▸ **WORK REQUIRED**
Answer these questions from the passage below on lockdowns and young people.
1. What does it say became almost everything during COVID?
2. What culture does it say exploded during that period?
3. What simple human need does it place at the centre of it all?

▸ **PAGE EXTRACT**
For older generations, lockdowns were disruptive.
For many young adults and teenagers, they were psychologically formative.
Media and technology had always played a role in modern life, but during COVID, screens became almost everything.
Schooling, friendships, entertainment and identity all happened online.
For long periods of time, digital connection was the only connection available.
And during a stage of life where young people should have been learning social confidence, independence, emotional regulation, and real-world interaction, many instead found themselves isolated behind screens during one of the most developmentally important periods of their lives.
This was also the period where influencer culture exploded.
Social media personalities became companions, role models, entertainers, and emotional distractions all at once.
Trends became more extreme because people were desperate for connection, visibility, and belonging during a time when normal human interaction was restricted.
Some of those trends were harmless.
Others were dangerous.
But at the centre of all of it was one simple human need:
CONNECTION
In many ways, an entire generation learned to socialise through performance.
To be seen became more important than to simply be.
And the psychological effects of that are still unfolding.

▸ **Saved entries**
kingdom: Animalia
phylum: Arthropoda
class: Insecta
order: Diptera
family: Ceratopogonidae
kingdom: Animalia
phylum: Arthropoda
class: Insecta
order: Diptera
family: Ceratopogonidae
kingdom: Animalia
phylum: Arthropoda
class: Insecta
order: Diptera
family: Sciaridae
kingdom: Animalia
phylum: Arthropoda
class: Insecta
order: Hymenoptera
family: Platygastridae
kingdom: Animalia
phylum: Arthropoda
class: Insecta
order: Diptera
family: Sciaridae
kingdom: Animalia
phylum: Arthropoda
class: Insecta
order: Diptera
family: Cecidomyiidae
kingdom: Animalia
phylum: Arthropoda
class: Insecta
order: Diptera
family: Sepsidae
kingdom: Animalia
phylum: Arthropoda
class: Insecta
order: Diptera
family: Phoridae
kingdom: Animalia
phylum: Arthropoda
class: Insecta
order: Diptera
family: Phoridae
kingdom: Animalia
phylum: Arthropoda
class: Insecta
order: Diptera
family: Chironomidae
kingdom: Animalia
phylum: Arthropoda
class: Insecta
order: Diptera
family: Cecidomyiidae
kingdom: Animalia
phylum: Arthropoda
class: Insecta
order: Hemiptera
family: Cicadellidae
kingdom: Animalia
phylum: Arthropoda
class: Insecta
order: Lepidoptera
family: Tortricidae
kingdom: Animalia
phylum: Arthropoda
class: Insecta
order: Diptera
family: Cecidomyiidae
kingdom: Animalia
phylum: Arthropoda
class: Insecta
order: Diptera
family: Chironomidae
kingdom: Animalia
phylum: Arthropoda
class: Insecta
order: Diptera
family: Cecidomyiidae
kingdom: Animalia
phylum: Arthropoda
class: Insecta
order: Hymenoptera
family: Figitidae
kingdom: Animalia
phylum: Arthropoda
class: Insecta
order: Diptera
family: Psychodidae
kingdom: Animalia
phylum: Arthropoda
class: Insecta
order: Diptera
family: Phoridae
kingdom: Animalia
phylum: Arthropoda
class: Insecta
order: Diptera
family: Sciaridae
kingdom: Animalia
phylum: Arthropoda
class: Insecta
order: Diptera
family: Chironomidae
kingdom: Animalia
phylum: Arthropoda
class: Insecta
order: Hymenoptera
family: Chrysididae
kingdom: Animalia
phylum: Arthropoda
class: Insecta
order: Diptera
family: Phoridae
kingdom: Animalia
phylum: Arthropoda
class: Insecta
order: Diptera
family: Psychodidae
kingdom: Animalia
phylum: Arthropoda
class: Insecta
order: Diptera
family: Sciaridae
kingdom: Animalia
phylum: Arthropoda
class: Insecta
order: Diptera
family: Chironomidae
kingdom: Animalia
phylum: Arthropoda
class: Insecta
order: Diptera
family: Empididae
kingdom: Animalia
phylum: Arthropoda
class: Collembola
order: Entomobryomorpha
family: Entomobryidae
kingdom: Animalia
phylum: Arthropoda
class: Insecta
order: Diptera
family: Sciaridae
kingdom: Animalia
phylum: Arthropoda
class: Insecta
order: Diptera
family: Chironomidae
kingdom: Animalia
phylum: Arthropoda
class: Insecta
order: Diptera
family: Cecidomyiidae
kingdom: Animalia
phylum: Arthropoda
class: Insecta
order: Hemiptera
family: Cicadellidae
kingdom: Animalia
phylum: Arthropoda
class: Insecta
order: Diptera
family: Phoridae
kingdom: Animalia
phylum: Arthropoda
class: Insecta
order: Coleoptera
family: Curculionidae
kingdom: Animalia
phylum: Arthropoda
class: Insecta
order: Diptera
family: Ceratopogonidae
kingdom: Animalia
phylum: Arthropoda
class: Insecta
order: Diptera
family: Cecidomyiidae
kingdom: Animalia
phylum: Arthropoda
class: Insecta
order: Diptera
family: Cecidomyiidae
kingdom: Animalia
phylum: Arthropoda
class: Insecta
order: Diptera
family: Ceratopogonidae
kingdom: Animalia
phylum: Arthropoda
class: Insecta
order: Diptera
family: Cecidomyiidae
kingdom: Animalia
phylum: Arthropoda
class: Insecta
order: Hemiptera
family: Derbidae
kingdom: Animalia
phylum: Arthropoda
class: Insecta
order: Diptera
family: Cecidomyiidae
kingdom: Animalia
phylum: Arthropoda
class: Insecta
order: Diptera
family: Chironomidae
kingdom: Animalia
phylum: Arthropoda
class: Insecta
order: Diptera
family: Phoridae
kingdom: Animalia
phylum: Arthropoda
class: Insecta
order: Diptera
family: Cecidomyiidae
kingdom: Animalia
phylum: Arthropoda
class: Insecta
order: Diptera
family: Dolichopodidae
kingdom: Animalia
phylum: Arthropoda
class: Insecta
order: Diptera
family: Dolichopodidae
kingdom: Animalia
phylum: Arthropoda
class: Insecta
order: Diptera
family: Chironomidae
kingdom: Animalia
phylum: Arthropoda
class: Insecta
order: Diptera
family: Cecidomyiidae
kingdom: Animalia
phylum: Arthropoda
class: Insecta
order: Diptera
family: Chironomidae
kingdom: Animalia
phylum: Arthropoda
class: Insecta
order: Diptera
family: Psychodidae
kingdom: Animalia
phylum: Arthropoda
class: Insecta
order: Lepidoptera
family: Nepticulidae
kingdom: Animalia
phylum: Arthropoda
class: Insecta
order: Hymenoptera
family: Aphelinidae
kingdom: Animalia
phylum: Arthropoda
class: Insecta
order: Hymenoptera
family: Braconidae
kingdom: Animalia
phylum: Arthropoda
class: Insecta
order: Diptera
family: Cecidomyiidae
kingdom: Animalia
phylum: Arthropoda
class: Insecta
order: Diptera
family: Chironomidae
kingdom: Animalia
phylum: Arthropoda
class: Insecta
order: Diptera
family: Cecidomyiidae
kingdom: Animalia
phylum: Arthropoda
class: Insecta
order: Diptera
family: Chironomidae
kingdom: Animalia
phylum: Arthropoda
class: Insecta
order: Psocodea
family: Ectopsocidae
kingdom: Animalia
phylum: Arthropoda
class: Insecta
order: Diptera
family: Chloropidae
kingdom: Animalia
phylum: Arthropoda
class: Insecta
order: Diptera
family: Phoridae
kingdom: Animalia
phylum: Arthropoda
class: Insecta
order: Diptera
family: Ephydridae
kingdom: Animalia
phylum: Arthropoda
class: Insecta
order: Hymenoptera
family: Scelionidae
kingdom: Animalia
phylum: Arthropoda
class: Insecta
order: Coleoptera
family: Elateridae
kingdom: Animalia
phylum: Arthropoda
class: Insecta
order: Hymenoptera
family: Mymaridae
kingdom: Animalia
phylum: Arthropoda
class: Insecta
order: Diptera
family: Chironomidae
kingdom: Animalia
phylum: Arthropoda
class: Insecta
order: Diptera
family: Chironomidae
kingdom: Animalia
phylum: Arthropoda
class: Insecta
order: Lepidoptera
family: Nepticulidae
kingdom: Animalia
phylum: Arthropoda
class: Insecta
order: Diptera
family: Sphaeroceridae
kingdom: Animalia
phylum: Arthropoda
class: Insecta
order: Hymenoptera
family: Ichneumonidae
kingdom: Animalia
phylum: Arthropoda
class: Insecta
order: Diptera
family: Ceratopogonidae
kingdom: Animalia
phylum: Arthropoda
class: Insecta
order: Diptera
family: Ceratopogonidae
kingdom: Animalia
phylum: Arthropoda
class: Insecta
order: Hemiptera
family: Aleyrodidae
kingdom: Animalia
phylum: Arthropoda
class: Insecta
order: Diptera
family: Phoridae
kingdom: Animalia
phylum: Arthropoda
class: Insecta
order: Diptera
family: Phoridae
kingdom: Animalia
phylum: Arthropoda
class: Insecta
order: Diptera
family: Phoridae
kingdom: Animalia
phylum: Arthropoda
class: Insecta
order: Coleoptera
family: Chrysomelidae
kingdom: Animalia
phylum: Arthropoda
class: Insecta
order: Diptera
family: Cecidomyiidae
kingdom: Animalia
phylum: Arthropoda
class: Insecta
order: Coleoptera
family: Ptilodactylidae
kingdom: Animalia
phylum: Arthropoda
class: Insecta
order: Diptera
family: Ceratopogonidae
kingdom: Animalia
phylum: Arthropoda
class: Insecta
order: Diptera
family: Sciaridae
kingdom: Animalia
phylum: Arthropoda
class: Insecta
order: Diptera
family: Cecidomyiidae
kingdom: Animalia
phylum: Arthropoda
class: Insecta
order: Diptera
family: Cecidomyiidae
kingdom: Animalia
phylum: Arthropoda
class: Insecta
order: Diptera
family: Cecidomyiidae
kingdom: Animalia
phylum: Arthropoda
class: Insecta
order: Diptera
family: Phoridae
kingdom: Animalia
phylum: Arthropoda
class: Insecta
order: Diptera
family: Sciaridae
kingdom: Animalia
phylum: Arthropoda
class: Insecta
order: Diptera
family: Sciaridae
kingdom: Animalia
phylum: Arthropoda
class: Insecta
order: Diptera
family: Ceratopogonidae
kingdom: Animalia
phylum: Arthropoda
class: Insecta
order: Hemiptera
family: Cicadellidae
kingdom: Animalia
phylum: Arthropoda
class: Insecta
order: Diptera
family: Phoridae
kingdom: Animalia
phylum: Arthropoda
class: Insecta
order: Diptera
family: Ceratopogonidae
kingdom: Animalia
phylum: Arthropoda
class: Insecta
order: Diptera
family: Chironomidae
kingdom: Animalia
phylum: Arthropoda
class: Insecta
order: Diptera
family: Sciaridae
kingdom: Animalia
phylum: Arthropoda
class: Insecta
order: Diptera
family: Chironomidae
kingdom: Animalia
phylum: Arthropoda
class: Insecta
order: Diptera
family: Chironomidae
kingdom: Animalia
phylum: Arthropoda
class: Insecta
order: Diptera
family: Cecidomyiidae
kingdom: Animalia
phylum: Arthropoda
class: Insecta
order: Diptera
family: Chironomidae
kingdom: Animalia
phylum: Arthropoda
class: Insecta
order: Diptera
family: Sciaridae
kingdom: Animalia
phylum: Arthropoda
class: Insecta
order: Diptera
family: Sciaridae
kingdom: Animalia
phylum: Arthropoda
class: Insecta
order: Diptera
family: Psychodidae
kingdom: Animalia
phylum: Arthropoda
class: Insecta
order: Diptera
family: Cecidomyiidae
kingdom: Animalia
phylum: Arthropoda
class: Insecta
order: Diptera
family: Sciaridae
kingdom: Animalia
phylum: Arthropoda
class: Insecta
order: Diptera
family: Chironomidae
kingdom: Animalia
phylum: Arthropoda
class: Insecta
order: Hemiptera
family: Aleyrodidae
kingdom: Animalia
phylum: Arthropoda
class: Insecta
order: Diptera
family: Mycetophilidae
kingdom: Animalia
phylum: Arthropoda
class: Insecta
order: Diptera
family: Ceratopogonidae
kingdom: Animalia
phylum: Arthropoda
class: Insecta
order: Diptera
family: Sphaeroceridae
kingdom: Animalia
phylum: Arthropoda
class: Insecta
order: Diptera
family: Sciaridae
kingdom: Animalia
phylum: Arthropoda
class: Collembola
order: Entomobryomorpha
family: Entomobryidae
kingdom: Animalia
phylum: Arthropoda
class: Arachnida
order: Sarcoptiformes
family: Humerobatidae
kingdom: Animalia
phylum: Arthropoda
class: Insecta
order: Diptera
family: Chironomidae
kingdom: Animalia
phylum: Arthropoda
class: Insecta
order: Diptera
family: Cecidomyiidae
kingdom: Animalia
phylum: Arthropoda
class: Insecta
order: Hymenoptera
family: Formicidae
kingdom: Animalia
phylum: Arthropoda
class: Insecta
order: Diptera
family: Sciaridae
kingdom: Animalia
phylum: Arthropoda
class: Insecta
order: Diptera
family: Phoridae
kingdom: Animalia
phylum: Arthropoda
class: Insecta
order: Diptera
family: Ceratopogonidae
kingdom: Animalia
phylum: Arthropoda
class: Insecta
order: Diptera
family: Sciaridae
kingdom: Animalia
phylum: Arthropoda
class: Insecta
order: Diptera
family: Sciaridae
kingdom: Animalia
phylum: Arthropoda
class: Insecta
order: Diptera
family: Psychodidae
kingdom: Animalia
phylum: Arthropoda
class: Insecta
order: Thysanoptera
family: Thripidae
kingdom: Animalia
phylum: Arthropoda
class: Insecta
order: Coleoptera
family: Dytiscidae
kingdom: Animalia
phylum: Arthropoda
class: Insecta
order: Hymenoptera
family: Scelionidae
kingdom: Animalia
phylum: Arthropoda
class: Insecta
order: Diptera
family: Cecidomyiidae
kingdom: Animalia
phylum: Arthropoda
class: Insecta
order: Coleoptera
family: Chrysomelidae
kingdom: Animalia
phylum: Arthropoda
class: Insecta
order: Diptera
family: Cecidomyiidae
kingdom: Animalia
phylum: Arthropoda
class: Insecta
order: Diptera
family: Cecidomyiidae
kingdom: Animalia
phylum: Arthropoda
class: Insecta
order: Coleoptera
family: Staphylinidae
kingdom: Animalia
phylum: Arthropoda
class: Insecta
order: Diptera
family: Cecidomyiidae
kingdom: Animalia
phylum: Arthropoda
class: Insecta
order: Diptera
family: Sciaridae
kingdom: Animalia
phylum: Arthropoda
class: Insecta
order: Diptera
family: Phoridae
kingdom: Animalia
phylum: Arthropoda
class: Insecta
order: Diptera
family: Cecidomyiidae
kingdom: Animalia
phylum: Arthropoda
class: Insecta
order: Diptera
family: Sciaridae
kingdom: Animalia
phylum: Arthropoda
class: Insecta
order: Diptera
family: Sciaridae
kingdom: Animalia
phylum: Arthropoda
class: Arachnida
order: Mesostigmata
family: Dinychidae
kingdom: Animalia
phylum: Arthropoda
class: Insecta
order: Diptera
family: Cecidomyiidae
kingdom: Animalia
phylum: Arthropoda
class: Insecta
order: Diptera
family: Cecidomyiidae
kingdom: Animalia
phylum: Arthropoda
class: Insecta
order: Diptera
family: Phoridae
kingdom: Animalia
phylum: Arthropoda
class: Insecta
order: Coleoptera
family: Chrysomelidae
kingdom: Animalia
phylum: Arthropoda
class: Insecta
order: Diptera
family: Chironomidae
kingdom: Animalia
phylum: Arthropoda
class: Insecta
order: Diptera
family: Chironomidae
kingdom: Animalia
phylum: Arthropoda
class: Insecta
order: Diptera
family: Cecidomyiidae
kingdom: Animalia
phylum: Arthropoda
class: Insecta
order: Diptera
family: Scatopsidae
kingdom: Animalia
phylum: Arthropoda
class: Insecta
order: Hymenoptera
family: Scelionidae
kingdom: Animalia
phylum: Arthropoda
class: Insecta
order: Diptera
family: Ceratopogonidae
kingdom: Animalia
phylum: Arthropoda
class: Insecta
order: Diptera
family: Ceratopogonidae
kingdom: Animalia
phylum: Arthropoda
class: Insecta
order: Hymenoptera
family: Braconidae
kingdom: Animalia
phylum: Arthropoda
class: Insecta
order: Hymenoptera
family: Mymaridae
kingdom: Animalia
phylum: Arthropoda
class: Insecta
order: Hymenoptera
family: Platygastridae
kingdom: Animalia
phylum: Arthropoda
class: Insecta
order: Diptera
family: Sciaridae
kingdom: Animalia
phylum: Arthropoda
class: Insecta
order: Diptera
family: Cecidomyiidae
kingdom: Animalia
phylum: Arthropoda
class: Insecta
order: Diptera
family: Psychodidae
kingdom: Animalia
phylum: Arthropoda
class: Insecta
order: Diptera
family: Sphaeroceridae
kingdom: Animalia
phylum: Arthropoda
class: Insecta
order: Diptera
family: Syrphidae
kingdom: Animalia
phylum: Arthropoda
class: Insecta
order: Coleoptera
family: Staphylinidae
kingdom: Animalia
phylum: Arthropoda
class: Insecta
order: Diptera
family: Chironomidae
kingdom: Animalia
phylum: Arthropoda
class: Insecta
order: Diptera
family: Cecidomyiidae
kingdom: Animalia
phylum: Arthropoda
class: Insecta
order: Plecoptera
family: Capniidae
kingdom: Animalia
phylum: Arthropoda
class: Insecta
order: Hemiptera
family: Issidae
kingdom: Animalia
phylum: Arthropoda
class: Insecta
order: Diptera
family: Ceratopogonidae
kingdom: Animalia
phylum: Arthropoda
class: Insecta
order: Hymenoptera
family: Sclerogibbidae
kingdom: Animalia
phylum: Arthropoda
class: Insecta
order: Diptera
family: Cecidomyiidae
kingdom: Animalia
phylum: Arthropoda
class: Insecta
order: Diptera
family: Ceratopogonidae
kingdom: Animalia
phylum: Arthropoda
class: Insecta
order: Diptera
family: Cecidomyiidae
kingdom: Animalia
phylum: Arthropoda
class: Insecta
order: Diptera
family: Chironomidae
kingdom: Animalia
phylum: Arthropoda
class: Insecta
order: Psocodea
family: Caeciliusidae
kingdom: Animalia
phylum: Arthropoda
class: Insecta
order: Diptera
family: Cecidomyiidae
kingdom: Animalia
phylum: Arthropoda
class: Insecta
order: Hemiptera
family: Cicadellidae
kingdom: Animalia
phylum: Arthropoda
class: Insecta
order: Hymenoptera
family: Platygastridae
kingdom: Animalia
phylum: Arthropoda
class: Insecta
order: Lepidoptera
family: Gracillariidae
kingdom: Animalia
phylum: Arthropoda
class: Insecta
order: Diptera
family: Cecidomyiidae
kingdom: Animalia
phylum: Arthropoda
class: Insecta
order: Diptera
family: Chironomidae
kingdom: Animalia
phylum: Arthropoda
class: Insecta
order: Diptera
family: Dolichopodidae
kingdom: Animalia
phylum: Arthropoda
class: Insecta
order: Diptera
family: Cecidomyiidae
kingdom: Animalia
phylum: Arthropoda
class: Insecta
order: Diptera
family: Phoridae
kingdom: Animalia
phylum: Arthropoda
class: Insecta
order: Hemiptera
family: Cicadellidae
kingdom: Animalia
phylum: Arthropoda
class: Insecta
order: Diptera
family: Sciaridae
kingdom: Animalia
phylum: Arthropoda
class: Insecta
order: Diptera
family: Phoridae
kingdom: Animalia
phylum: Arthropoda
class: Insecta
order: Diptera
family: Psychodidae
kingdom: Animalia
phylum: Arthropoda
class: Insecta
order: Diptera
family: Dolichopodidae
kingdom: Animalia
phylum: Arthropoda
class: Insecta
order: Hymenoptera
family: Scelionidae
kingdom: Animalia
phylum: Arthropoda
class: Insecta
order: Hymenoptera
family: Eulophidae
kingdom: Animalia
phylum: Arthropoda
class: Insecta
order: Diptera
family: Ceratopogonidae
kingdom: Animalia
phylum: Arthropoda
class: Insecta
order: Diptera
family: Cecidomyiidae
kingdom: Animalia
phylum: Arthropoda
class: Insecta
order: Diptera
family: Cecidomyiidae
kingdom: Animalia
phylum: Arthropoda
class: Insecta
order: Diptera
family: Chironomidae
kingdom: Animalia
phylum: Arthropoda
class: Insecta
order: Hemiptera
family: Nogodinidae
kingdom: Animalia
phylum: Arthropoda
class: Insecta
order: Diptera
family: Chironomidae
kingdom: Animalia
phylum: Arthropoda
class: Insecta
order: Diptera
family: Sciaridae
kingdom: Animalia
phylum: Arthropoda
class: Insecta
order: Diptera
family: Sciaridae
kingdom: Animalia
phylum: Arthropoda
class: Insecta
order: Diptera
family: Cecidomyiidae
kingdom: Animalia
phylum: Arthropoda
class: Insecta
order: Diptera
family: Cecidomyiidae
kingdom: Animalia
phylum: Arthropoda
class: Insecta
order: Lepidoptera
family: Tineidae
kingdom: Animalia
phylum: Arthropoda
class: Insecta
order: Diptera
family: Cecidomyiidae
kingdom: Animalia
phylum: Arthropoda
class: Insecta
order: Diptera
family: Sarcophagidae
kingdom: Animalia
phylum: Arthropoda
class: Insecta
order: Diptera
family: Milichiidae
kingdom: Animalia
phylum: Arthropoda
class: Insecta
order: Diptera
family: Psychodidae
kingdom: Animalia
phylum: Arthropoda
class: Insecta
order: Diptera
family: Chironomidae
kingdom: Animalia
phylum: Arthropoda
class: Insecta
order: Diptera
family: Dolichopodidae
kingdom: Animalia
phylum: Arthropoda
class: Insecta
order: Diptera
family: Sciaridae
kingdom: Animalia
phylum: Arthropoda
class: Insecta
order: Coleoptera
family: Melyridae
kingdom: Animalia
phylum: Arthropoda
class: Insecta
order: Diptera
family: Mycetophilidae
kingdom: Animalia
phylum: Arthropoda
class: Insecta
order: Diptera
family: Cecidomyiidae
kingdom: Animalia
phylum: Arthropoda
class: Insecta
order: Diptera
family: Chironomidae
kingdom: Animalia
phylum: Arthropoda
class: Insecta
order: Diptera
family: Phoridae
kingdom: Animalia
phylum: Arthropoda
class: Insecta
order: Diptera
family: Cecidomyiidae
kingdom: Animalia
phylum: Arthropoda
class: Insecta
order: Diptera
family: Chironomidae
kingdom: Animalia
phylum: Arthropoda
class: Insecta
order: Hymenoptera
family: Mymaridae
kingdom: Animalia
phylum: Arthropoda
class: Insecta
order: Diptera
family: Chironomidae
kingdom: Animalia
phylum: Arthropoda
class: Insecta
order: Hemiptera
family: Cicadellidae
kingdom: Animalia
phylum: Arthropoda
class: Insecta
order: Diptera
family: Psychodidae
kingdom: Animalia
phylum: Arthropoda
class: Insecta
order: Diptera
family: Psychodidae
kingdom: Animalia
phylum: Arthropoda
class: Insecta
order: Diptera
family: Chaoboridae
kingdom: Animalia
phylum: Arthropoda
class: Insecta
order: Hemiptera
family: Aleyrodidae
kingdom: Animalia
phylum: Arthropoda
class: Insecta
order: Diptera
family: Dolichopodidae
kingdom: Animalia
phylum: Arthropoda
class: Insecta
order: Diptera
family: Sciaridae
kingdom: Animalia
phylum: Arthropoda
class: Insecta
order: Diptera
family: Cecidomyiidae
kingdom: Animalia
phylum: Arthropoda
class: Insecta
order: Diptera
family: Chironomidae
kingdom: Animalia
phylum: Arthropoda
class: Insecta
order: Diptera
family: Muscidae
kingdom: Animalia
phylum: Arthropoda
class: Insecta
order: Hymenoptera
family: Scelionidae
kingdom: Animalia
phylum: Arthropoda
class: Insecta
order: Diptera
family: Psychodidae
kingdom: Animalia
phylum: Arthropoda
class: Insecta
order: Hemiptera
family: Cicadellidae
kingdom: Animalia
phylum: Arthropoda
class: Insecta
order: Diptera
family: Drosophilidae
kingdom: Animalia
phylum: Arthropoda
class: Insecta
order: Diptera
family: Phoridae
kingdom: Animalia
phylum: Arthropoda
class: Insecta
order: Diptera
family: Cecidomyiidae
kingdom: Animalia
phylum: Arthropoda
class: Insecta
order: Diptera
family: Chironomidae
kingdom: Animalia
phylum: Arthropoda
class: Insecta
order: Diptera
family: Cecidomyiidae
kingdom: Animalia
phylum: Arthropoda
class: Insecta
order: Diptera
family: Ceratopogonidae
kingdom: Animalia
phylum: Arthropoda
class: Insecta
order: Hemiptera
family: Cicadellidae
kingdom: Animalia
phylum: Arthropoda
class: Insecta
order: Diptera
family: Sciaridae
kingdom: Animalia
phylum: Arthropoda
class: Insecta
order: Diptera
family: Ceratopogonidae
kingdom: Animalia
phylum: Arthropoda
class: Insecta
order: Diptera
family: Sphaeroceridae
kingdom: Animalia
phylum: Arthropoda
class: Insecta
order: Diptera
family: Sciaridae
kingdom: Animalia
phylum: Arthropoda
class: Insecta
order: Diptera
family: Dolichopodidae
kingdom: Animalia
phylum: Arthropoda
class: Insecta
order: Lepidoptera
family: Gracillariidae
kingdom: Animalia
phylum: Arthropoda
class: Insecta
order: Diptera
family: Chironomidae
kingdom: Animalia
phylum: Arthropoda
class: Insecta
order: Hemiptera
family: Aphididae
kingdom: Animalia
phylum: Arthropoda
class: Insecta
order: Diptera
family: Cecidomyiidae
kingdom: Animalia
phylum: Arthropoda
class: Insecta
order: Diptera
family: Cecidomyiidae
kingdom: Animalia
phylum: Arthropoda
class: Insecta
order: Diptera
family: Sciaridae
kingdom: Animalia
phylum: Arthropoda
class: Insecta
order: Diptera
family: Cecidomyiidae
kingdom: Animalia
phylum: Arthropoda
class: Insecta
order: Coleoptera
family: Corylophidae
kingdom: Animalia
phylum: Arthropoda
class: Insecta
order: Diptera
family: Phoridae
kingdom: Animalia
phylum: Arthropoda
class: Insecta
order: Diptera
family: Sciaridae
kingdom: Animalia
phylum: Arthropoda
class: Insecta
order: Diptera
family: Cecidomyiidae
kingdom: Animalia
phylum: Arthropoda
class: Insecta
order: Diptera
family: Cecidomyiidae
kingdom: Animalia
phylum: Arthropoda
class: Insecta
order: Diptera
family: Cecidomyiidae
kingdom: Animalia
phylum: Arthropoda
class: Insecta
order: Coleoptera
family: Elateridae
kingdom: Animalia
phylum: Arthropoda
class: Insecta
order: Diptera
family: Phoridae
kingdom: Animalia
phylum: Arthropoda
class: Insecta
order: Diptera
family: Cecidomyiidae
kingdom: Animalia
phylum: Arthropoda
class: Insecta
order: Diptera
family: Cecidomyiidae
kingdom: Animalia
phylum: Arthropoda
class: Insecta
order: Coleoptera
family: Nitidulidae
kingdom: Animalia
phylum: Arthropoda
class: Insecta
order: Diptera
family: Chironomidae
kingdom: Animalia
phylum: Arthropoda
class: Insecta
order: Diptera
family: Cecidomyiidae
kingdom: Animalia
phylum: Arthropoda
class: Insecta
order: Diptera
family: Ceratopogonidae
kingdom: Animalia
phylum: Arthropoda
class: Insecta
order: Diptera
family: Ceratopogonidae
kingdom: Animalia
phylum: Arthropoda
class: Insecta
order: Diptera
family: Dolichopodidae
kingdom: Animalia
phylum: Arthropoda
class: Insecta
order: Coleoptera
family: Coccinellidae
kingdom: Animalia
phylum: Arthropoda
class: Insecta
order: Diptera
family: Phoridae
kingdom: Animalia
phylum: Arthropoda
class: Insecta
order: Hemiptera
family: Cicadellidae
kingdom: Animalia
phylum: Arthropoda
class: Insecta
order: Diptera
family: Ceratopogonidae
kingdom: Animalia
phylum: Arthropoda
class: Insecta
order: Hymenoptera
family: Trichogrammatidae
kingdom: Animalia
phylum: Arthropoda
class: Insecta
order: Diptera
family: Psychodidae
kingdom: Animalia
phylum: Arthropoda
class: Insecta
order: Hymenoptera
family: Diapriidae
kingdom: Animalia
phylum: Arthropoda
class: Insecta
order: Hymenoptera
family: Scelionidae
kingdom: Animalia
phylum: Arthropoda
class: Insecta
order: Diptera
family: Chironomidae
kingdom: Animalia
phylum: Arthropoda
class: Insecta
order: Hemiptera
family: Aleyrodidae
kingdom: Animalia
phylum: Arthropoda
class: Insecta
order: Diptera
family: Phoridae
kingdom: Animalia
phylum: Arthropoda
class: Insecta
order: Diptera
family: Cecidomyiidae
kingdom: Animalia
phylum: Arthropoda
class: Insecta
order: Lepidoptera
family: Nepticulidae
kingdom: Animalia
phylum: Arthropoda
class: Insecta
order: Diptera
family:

▸ **RESULT FOR THIS TASK**
1. Screens
2. Influencer culture
3. Connection